My  1897  Brantford Ruby Rim bike will ride again soon . This bike was all restored and on the back of my car in a rear end accident a year or so ago. New back stays and top tube, Almost ready to paint this week I hope.  Only the frame was damaged .


----------



## bike (Dec 4, 2019)

One heck of a bike stand!


----------



## bikejunk (Dec 5, 2019)

frame building jig


----------



## David Brown (Dec 24, 2019)

Well the bike is back together and ready to ride again.1897 Brantford Ruby Rim .  Bike has original Brantford Bicycle company seat and Original Wilson block chain and pedals that were original to the bike. Also a tall frame almost to big for me. Now all I have to do is figure how to get it under the Christmas tree before my wife see me try and do it.


----------



## Farmboy1895 (Dec 24, 2019)

Just tell your wife, there really is a santa


----------



## The Carolina Rambler (Dec 24, 2019)

That is a mighty fine there!  I'm very pleased to hear you got er all fixed up again good as new after what happened.  You can't even tell it was ever damaged.


----------



## Brian R. (Dec 24, 2019)

Looking great Dave!
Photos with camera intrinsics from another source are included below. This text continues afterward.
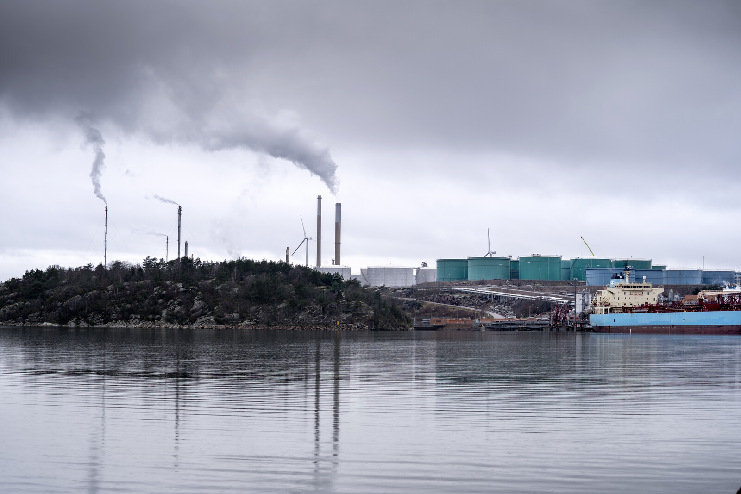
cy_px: 247
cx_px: 370
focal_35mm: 70
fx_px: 1441
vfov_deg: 19.5
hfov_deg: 28.8
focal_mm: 70
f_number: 3.5
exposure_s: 1/400
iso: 100
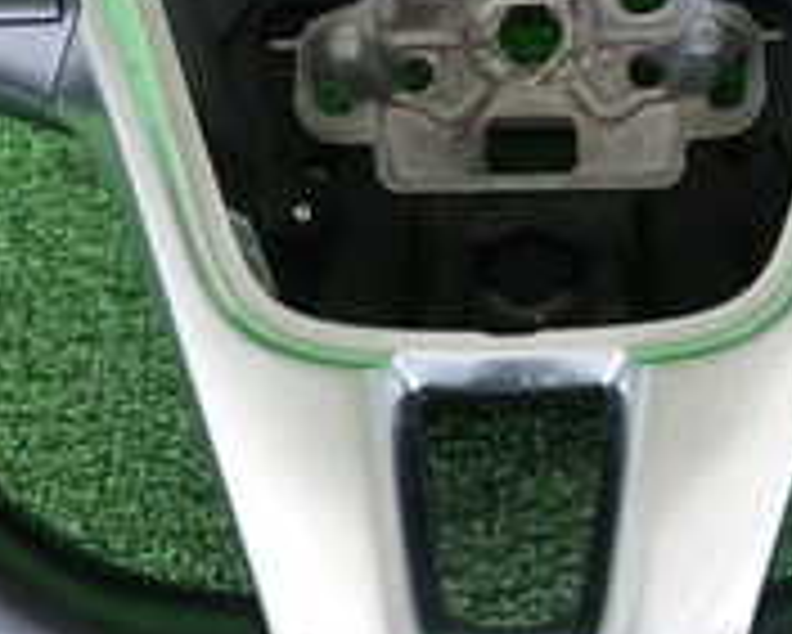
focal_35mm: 83
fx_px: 1947
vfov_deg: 18.0
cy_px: -22
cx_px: 590
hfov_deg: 22.8
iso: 200
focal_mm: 4.5
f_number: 2
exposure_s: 1/40
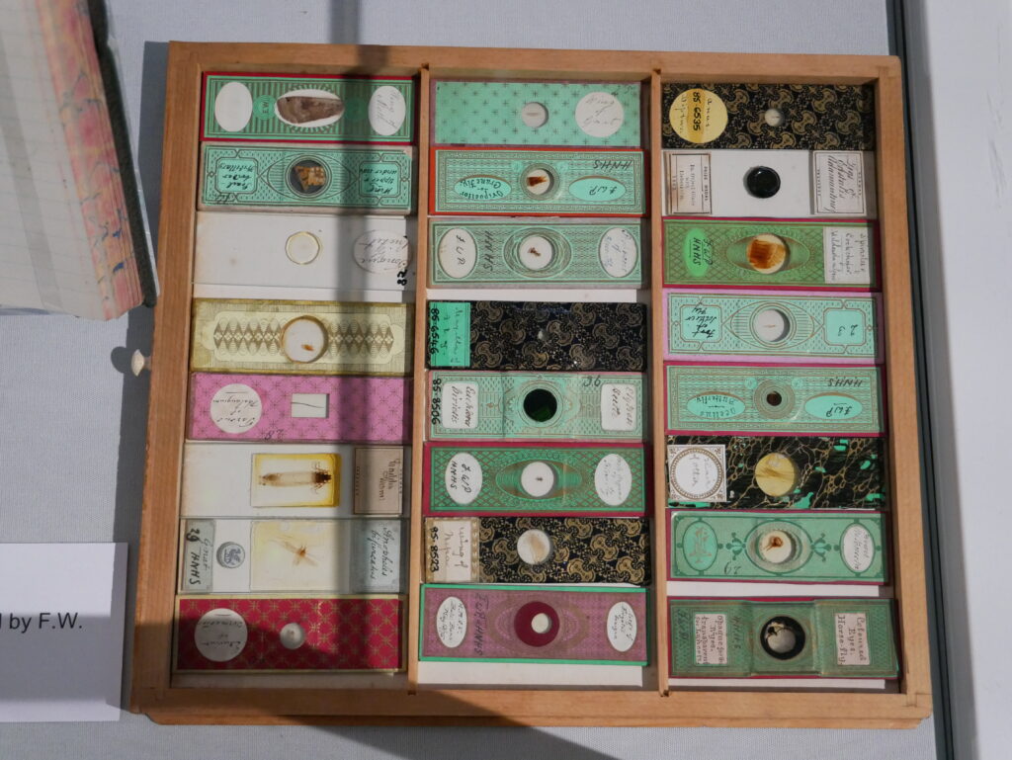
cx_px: 506
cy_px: 380
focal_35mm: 56
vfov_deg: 26.1
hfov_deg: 34.3
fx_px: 1638
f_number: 4.7
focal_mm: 28
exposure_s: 1/60
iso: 2500
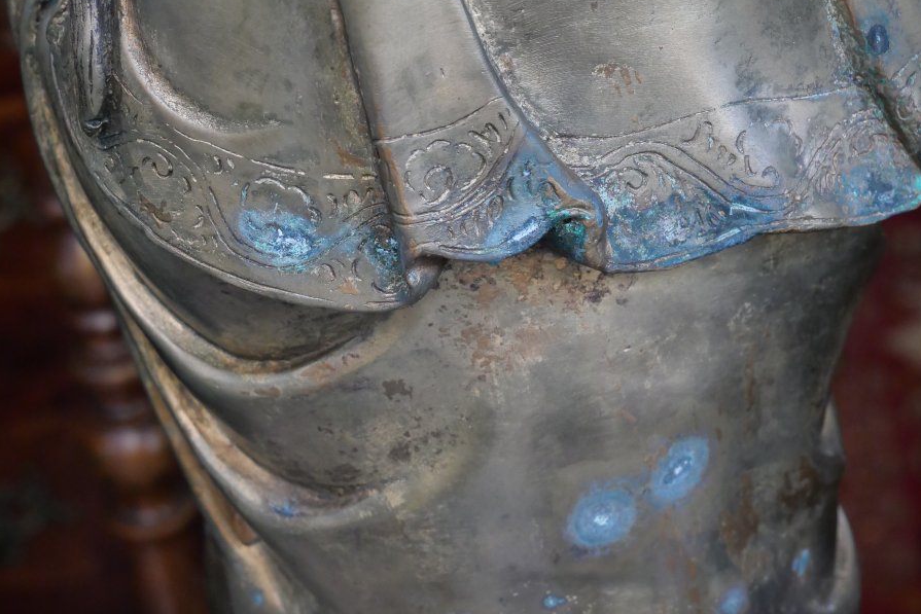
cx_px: 459
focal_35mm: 106
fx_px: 2712
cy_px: 326
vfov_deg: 12.9
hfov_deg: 19.3
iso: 1600
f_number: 5.4
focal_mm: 38
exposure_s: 1/100
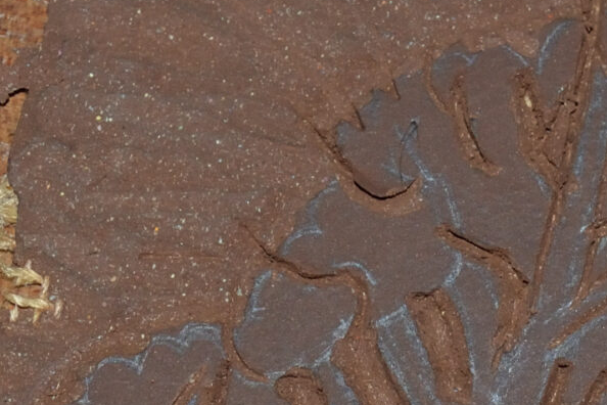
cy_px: 440
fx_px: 3052
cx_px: 695
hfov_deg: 11.2
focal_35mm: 181
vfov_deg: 7.5
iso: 200
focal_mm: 28
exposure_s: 1/200
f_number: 7.1
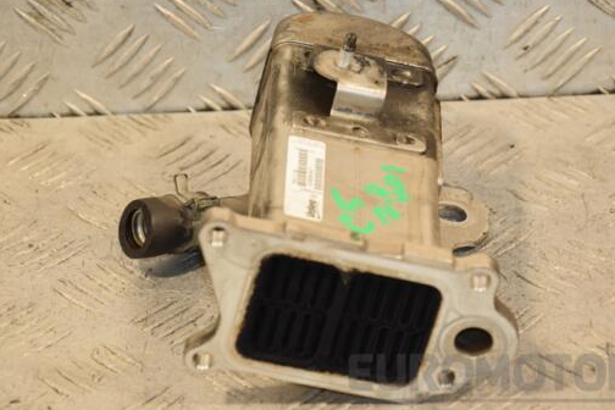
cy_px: 210
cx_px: 326
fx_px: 2989
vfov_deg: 7.8
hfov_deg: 11.7
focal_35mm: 175
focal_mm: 98
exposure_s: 1/125
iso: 800
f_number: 5.6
Merry Christmas!


----------



## Rusty McNickel (Dec 27, 2019)

Nice work! You will be billing the insurance company I hope!


----------



## David Brown (Dec 27, 2019)

I got a great settlement a year ago. Just took a year to get it repaired.


----------



## David Brown (Dec 30, 2019)

Hugh Black at (True North Cycles) did a excellent job repairing the frame. His work is super.


----------



## Rusty McNickel (Dec 30, 2019)

I thought that was YOUR workshop!


----------



## David Brown (Dec 30, 2019)

I wish


----------



## Velo-dream (Jan 1, 2020)

wish Santa would come my way ......with this bike

congrats !!


----------